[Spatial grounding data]
##########

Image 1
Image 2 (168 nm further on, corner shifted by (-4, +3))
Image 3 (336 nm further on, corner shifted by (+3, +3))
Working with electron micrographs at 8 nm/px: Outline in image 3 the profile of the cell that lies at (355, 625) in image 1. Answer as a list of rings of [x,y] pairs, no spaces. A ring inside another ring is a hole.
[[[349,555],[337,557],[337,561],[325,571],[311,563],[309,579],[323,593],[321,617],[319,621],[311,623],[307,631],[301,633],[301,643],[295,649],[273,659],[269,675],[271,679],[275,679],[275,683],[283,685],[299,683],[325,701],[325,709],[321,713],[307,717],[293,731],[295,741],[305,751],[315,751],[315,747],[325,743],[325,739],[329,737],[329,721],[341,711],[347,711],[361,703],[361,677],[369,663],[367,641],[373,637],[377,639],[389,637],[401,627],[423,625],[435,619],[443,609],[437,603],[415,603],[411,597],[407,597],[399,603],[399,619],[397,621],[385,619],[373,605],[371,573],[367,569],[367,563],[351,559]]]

##########

Task prompt: Please print, exactly and with nothing else, the lines from the first line of the entries through the line containing "Image 3 (336".

Answer for this exercise:
Image 1
Image 2 (168 nm further on, corner shifted by (-4, +3))
Image 3 (336 nm further on, corner shifted by (+3, +3))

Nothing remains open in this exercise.